Kesimpulan & Verdict Akhir

Secara keseluruhan, saham MINA berada dalam situasi yang kontradiktif. Di satu sisi, terdapat sinyal teknikal yang cukup kuat berupa super akumulasi dari bandar dan kenaikan harga dalam sebulan terakhir. Di sisi lain, fundamental perusahaan yang merugi, valuasi yang sangat mahal, dan kondisi makro yang sedang crash menjadi faktor risiko yang dominan.

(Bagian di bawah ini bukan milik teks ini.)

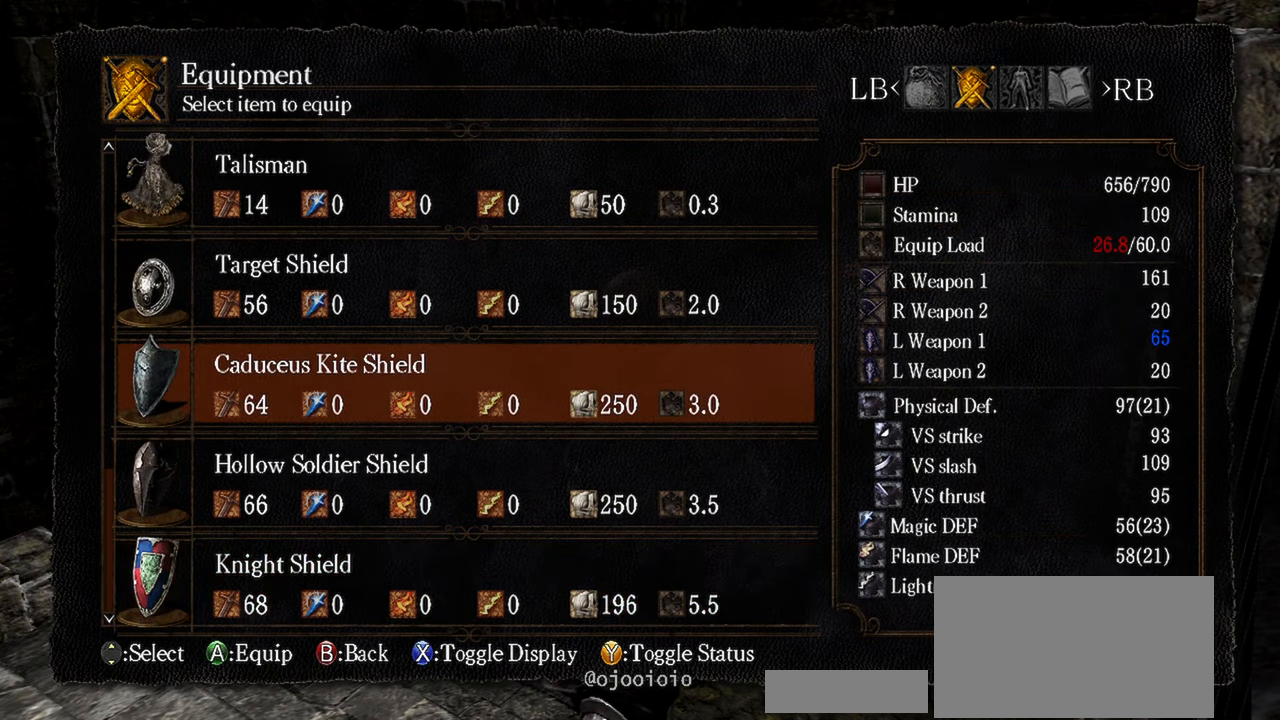
{"buttons": [], "left_stick": "center", "right_stick": "center", "events": [[83, "X", "down"], [200, "X", "up"]]}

Oleh karena itu, verdict akhir untuk MINA adalah DICERMATI DENGAN KEWASPADAAN TINGGI. Saham ini tidak layak untuk dibeli di harga saat ini, melainkan hanya layak untuk dicermati dan ditunggu hingga harga mencapai area entry yang telah ditentukan oleh sistem, yaitu Rp 334. Jika harga tidak mencapai level tersebut, maka lebih baik untuk menahan diri dan tidak memaksakan entry. Trader harus siap untuk memotong kerugian secara disiplin jika harga menembus level stop loss di Rp 284.

Analisis kuantitatif ini disusun menggunakan mesin kecerdasan buatan (SuperBot AI) Aitrade dan telah melalui proses filtrasi data pasar secara real-time. Kinerja masa lalu tidak menjamin hasil di masa depan. Keputusan investasi sepenuhnya tetap berada di tangan Anda.

🚀 Tingkatkan Win Rate Trading Anda Bersama AI!

Artikel ini adalah sebagian kecil dari kemampuan SuperBot AITrade. Dapatkan akses penuh ke Screener Bandar, Sinyal Real-Time, 🗡️ Radar Day Trade, ⚓ Bottom Fisher AI,💰 Radar Dividen Hunter,🚑 Klinik Sangkut & Rescue, 🌋 Radar Komoditas AI, 💎 Deep Value Hunter,🕵️ Smart Money Accumulation,🎯 Top AI Win Probability,🚀 Pemburu ARA dan Prediksi Machine Learning untuk seluruh saham di IHSG secara langsung.

Catatan Edukasi

Artikel ini disediakan untuk tujuan edukasi dan informasi. Jika artikel membahas saham atau market, keputusan transaksi tetap menjadi tanggung jawab masing-masing pembaca. Selalu lakukan riset mandiri dan gunakan manajemen risiko.